(Given records)
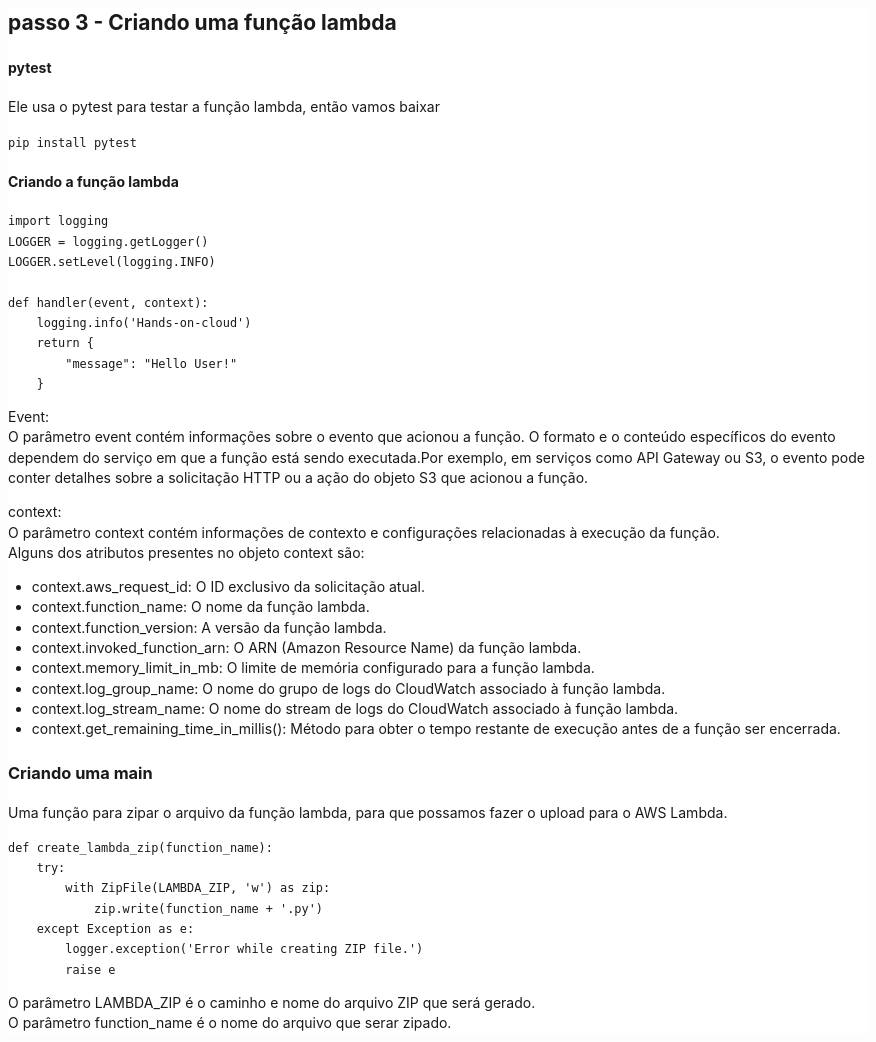 ## passo 3 - Criando uma função lambda

#### pytest
Ele usa o pytest para testar a função lambda, então vamos baixar <br>
```
pip install pytest
```

#### Criando a função lambda
```
import logging
LOGGER = logging.getLogger()
LOGGER.setLevel(logging.INFO)

def handler(event, context):
	logging.info('Hands-on-cloud')
	return {
		"message": "Hello User!"
	}
```
Event: <br>
O parâmetro event contém informações sobre o evento que acionou a função. O formato e o conteúdo específicos do evento dependem do serviço em que a função está sendo executada.Por exemplo, em serviços como API Gateway ou S3, o evento pode conter detalhes sobre a solicitação HTTP ou a ação do objeto S3 que acionou a função.<br>

context: <br>
O parâmetro context contém informações de contexto e configurações relacionadas à execução da função. <br>
Alguns dos atributos presentes no objeto context são:<br>
* context.aws_request_id: O ID exclusivo da solicitação atual.
* context.function_name: O nome da função lambda.
* context.function_version: A versão da função lambda.
* context.invoked_function_arn: O ARN (Amazon Resource Name) da função lambda.
* context.memory_limit_in_mb: O limite de memória configurado para a função lambda.
* context.log_group_name: O nome do grupo de logs do CloudWatch associado à função lambda.
* context.log_stream_name: O nome do stream de logs do CloudWatch associado à função lambda.
* context.get_remaining_time_in_millis(): Método para obter o tempo restante de execução antes de a função ser encerrada.

### Criando uma main
Uma função para zipar o arquivo da função lambda, para que possamos fazer o upload para o AWS Lambda. <br>
```
def	create_lambda_zip(function_name):
	try:
		with ZipFile(LAMBDA_ZIP, 'w') as zip:
			zip.write(function_name + '.py')
	except Exception as e:
		logger.exception('Error while creating ZIP file.')
		raise e
```
O parâmetro LAMBDA_ZIP é o caminho e nome do arquivo ZIP que será gerado. <br>
O parâmetro function_name é o nome do arquivo que serar zipado. <br>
(End Given records)
◆ **Exercise**
Output everything in the records exactly, leaving pictures out.

◆ **Result below**
 ## passo 3 - Criando uma função lambda

#### pytest
Ele usa o pytest para testar a função lambda, então vamos baixar <br>
```
pip install pytest
```

#### Criando a função lambda
```
import logging
LOGGER = logging.getLogger()
LOGGER.setLevel(logging.INFO)

def handler(event, context):
	logging.info('Hands-on-cloud')
	return {
		"message": "Hello User!"
	}
```
Event: <br>
O parâmetro event contém informações sobre o evento que acionou a função. O formato e o conteúdo específicos do evento dependem do serviço em que a função está sendo executada.Por exemplo, em serviços como API Gateway ou S3, o evento pode conter detalhes sobre a solicitação HTTP ou a ação do objeto S3 que acionou a função.<br>

context: <br>
O parâmetro context contém informações de contexto e configurações relacionadas à execução da função. <br>
Alguns dos atributos presentes no objeto context são:<br>
* context.aws_request_id: O ID exclusivo da solicitação atual.
* context.function_name: O nome da função lambda.
* context.function_version: A versão da função lambda.
* context.invoked_function_arn: O ARN (Amazon Resource Name) da função lambda.
* context.memory_limit_in_mb: O limite de memória configurado para a função lambda.
* context.log_group_name: O nome do grupo de logs do CloudWatch associado à função lambda.
* context.log_stream_name: O nome do stream de logs do CloudWatch associado à função lambda.
* context.get_remaining_time_in_millis(): Método para obter o tempo restante de execução antes de a função ser encerrada.

### Criando uma main
Uma função para zipar o arquivo da função lambda, para que possamos fazer o upload para o AWS Lambda. <br>
```
def	create_lambda_zip(function_name):
	try:
		with ZipFile(LAMBDA_ZIP, 'w') as zip:
			zip.write(function_name + '.py')
	except Exception as e:
		logger.exception('Error while creating ZIP file.')
		raise e
```
O parâmetro LAMBDA_ZIP é o caminho e nome do arquivo ZIP que será gerado. <br>
O parâmetro function_name é o nome do arquivo que serar zipado. <br>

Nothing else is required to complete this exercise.